-- RECORDS FOR THIS TASK follows --
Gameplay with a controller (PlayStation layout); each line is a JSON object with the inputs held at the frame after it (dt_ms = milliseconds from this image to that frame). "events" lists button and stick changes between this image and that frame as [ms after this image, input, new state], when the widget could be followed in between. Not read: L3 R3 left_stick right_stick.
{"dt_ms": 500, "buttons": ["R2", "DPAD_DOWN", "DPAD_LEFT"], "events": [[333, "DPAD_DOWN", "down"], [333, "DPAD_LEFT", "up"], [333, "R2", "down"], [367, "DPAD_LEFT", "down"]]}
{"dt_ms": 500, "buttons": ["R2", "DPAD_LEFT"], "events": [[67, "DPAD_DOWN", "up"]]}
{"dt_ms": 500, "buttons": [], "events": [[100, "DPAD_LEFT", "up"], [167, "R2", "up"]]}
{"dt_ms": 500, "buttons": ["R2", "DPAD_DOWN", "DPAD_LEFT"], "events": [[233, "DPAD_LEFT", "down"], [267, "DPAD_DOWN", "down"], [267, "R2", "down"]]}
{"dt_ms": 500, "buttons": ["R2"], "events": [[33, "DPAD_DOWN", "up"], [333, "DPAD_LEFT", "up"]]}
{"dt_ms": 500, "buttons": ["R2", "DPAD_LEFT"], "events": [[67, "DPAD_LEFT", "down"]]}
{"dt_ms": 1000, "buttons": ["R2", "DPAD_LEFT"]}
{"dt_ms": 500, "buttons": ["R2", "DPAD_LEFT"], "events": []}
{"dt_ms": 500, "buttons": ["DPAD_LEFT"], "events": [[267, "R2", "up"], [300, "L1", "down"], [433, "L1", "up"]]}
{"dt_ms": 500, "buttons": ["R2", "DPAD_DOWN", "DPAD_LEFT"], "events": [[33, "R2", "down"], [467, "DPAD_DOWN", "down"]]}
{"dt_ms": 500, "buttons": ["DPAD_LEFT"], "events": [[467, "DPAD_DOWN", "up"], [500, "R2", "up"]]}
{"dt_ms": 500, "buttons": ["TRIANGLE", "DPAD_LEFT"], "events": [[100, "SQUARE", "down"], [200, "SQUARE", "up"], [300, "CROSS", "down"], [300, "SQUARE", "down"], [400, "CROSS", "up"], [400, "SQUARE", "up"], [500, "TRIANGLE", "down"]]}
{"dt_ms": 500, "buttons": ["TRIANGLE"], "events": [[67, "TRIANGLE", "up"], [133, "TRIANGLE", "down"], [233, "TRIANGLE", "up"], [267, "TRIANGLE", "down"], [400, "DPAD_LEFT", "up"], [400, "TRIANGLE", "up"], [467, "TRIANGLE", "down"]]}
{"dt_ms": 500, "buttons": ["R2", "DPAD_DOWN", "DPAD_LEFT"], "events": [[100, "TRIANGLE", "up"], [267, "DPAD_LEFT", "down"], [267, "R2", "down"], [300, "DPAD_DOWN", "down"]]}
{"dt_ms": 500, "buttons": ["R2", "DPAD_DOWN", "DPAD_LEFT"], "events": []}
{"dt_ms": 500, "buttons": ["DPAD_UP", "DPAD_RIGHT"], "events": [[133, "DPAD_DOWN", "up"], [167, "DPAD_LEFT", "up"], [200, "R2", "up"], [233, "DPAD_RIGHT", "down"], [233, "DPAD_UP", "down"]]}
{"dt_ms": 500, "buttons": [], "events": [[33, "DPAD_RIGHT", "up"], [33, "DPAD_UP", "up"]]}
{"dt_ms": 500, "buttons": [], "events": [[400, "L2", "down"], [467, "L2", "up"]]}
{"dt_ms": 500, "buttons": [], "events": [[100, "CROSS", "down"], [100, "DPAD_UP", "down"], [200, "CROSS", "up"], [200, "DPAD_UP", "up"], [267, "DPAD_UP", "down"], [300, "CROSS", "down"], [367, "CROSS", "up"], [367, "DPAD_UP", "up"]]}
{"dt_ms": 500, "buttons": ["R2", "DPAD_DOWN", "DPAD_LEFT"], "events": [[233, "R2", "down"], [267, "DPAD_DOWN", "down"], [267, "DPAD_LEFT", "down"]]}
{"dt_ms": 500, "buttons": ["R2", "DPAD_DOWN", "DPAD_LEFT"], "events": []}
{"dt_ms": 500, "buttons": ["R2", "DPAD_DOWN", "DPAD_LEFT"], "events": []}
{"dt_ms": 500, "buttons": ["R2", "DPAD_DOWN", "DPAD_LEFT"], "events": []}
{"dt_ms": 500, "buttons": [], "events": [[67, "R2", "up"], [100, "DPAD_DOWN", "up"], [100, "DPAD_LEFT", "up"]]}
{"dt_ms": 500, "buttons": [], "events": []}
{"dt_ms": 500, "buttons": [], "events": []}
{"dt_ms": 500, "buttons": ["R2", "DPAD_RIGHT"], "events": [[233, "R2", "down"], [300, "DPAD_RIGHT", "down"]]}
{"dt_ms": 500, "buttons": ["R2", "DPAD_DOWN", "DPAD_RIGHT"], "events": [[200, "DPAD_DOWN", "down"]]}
-- RECORDS FOR THIS TASK concluded --
Where a line above includes "TRIANGLE", copy that line.

YOUR SOLUTION:
{"dt_ms": 500, "buttons": ["TRIANGLE", "DPAD_LEFT"], "events": [[100, "SQUARE", "down"], [200, "SQUARE", "up"], [300, "CROSS", "down"], [300, "SQUARE", "down"], [400, "CROSS", "up"], [400, "SQUARE", "up"], [500, "TRIANGLE", "down"]]}
{"dt_ms": 500, "buttons": ["TRIANGLE"], "events": [[67, "TRIANGLE", "up"], [133, "TRIANGLE", "down"], [233, "TRIANGLE", "up"], [267, "TRIANGLE", "down"], [400, "DPAD_LEFT", "up"], [400, "TRIANGLE", "up"], [467, "TRIANGLE", "down"]]}
{"dt_ms": 500, "buttons": ["R2", "DPAD_DOWN", "DPAD_LEFT"], "events": [[100, "TRIANGLE", "up"], [267, "DPAD_LEFT", "down"], [267, "R2", "down"], [300, "DPAD_DOWN", "down"]]}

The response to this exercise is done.